I learned that it is important to keep your mind and body active. If you stop, you will die. Your family is your best gift in life. Take care of each other. You see, blood is thicker than water.

6. What is your advice to the younger generation about life and living their lives to the full? What would be your advice to your younger self?

The best advice I can give is to study hard and get a good education. Help your parents when they get older.

My younger self? I am still young so I do not think I am old. It is only my aches and pains that remind me that I am old.

7. What is one major principle/value that you hold on to or live by?

My living motto- Do unto others as you would have others do unto you.

8. What keeps you going?

My children, grandchildren and great grandchildren give me a reason to live. I went to my granddaughter’s wedding when I was 92 and her daughter’s one-year birthday last month. Of course, I have beautiful people who take good care of me too.

9. Is there anything you wanted to do that you never got to do?

I am lucky to have travelled the world, enjoyed a good life, and did everything I wanted to do. There is no such word as “impossible.” If you want something, you can make it happen.

10. Are you still hoping to reach 100 years old? Why or why not?

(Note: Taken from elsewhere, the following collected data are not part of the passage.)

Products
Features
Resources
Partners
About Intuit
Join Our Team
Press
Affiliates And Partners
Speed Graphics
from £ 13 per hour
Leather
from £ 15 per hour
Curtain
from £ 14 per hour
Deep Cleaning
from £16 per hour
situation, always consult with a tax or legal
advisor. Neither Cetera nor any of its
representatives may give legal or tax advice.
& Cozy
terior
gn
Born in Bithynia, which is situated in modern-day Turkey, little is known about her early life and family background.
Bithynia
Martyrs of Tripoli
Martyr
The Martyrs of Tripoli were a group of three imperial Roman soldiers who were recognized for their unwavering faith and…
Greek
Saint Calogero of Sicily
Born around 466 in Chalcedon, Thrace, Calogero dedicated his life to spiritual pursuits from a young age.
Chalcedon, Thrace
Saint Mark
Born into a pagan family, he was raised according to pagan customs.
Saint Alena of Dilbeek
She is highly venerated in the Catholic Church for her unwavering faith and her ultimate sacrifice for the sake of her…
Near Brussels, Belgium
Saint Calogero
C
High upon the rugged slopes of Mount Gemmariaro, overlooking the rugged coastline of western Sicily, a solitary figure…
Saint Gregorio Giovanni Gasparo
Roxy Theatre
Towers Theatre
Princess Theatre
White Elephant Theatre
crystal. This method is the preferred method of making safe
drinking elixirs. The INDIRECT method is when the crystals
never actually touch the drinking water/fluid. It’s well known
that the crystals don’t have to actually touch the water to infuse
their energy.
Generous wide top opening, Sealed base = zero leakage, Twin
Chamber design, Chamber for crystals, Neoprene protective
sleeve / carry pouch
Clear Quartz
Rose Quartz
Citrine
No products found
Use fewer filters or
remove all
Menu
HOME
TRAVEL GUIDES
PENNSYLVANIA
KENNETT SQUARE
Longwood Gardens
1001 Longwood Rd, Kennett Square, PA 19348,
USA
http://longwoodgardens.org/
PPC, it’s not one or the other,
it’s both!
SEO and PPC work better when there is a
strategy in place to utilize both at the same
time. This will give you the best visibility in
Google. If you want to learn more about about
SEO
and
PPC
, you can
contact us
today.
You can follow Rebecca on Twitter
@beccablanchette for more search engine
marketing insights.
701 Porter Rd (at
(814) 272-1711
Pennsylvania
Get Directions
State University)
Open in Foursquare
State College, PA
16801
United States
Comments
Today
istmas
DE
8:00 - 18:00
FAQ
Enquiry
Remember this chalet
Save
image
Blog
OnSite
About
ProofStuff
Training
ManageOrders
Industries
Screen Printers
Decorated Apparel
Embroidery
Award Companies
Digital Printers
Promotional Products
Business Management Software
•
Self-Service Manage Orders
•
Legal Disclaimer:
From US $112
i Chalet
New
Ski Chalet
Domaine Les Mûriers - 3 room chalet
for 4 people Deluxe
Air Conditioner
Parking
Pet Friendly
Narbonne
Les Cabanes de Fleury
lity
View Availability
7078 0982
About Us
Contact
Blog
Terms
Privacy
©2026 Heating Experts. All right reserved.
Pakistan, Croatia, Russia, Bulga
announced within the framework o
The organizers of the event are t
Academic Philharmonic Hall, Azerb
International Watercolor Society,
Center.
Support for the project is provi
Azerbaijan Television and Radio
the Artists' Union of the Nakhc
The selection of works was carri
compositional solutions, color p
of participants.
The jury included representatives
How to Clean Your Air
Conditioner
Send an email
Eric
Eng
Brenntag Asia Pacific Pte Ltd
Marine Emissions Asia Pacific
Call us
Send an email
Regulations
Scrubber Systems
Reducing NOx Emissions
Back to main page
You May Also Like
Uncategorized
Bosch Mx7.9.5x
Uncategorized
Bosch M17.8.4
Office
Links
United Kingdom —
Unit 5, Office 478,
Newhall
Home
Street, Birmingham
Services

No, I do not want to reach 100 because I do not want to be a burden to anybody.

Mamang has truly been blessed to live more than nine decades. She is an inspiration to many, especially to her family and the families she has helped when she was younger. She is truly an epitome of grace and strength, a wonderful story of longevity. Here’s to more beautiful years ahead, Mamang!

According to the book of Proverbs, “The glory of young men is their strength, gray hair the splendor of the old”. Truly, with age comes wisdom and gray hair, a crown of splendor. Not everyone will have the chance to live almost a century like ‘Mamang,’ but everyone is given the chance to lead their lives to the full that is not dependent on the number of years lived. Whether we live only until three, 30 or 30 times 3, as long as we enjoy what we do, we serve and love others as we love ourselves and be loved by friends and family, living each day as if it’s the last; our life is a story worth telling.